▶ [Assignment]:
Below are records; report the number of lines in them that include the word "images", with no other text.

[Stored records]
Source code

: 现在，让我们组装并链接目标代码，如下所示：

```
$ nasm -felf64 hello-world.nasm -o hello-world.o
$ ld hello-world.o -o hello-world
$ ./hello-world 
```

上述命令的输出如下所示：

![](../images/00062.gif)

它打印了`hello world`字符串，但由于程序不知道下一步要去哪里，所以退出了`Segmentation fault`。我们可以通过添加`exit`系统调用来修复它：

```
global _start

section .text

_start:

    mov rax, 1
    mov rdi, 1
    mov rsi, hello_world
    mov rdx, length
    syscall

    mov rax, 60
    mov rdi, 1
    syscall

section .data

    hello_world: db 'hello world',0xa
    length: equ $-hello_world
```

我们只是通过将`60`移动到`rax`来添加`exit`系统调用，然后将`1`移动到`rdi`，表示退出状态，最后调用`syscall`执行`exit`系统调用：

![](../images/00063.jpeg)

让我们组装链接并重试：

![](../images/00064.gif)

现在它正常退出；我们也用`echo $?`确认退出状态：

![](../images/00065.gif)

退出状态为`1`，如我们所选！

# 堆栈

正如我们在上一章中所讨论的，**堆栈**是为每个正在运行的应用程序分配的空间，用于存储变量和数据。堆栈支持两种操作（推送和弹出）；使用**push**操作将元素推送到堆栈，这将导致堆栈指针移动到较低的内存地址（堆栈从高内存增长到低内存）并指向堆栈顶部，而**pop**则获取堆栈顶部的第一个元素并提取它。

▶ [Reply to the task]:
4